North Derbyshire Water Board was responsible for the mains water supply: their responsibilities included the assessment of water charges and control of purity. Typical of the water charges was the assessment for Birks Farm in 1936 - 2d per thousand gallons (1 cubic metre = 220 gallons), while today's charge for a similar quantity would be £1.30.
Nowadays the responsibility is vested in the Severn/Trent Water authority and purity levels are being determined by the European Economic Community. The Saxons came from Europe and found pure, clear water at Whitwell, now 2,000 years later, the Europeans are deciding what those purity levels should be.
The mail carrying system of the British Post Office developed out of the organisation for the conveyance of State despatches by Royal Messengers. The modern conception of letter post, with a uniform rate of postage by weight irrespective of distance, and prepayment with adhesive stamps, dates from 1840. We are familiar with the original 'Penny Black' stamp - the colour was changed because the black 'franking' overstamp was not discernible.
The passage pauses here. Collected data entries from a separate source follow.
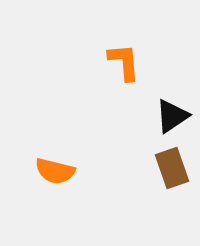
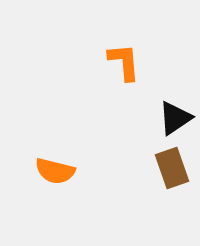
black triangle: moved 3 px right, 2 px down
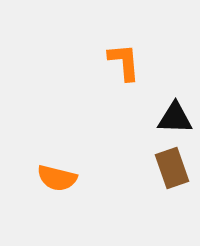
black triangle: rotated 36 degrees clockwise
orange semicircle: moved 2 px right, 7 px down
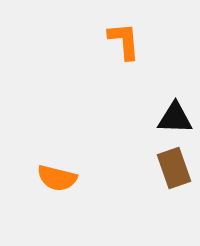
orange L-shape: moved 21 px up
brown rectangle: moved 2 px right
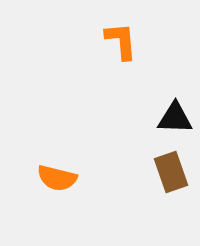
orange L-shape: moved 3 px left
brown rectangle: moved 3 px left, 4 px down
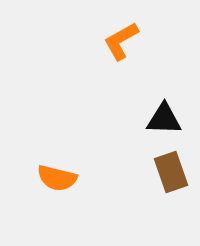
orange L-shape: rotated 114 degrees counterclockwise
black triangle: moved 11 px left, 1 px down
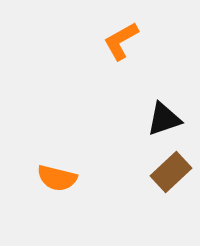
black triangle: rotated 21 degrees counterclockwise
brown rectangle: rotated 66 degrees clockwise
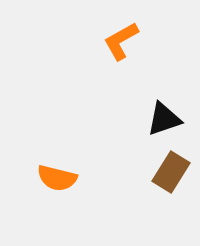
brown rectangle: rotated 15 degrees counterclockwise
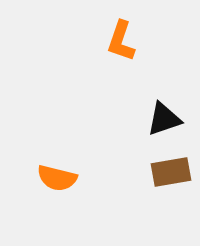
orange L-shape: rotated 42 degrees counterclockwise
brown rectangle: rotated 48 degrees clockwise
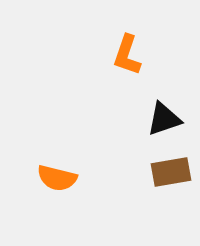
orange L-shape: moved 6 px right, 14 px down
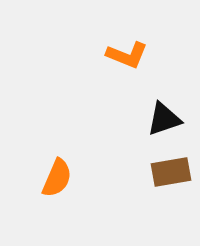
orange L-shape: rotated 87 degrees counterclockwise
orange semicircle: rotated 81 degrees counterclockwise
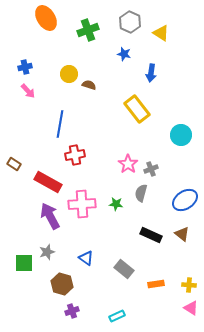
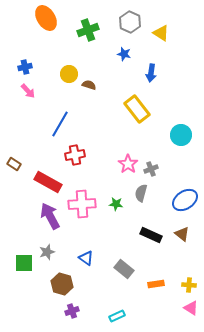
blue line: rotated 20 degrees clockwise
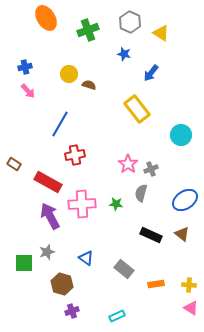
blue arrow: rotated 30 degrees clockwise
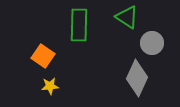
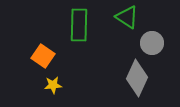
yellow star: moved 3 px right, 1 px up
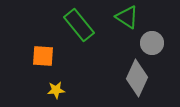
green rectangle: rotated 40 degrees counterclockwise
orange square: rotated 30 degrees counterclockwise
yellow star: moved 3 px right, 5 px down
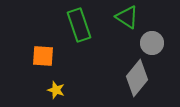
green rectangle: rotated 20 degrees clockwise
gray diamond: rotated 15 degrees clockwise
yellow star: rotated 24 degrees clockwise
There is an interesting record of letters passing between James Keeton, cottager of Norbriggs and his brother living in Lincoln, including:
- letters dated 1827 and 1834, when there was no carriage running over Dunham Bridge
- an acknowledgement in 1840 of the safe receipt of half a £5 note (cut in half for security, as recommended by the postmaster).
- a parcel delivered in 1843 by Mr Morton, the Worksop carrier.
The main Post Office on High Street was once considered for transfer to Welbeck Street by the Mansfield postmaster. The Post Office on Bakestone Moor was first opened in premises built in 1898 at the north end of the moor and occupied by Mrs Kate Blagg before transfer to the present premises. The Hodthorpe Post Office was originally started in the premises where Mr Barry Johnson now trades.
The telephone service also became part of the Post Office service in 1912. Two of the earliest telephones in Whitwell were at The Poplars (Tel No. 10) and the Rectory (Tel No. 20) - these early numbers are still identifiable in the present telephone numbers. Various styles of telephone kiosk have been erected in the Parish, specially designed to withstand vandalism. The kiosk in the Square is listed as of historic interest by the Historic Buildings and Monuments Commission.
Changes of organisation and administration continue. The telephone service is now privatised as 'British Telecom': computerised systems are now part of the daily scene; answering machines, 'Fax' machines and audio-visual screens are all part of the modern science of telecommunications.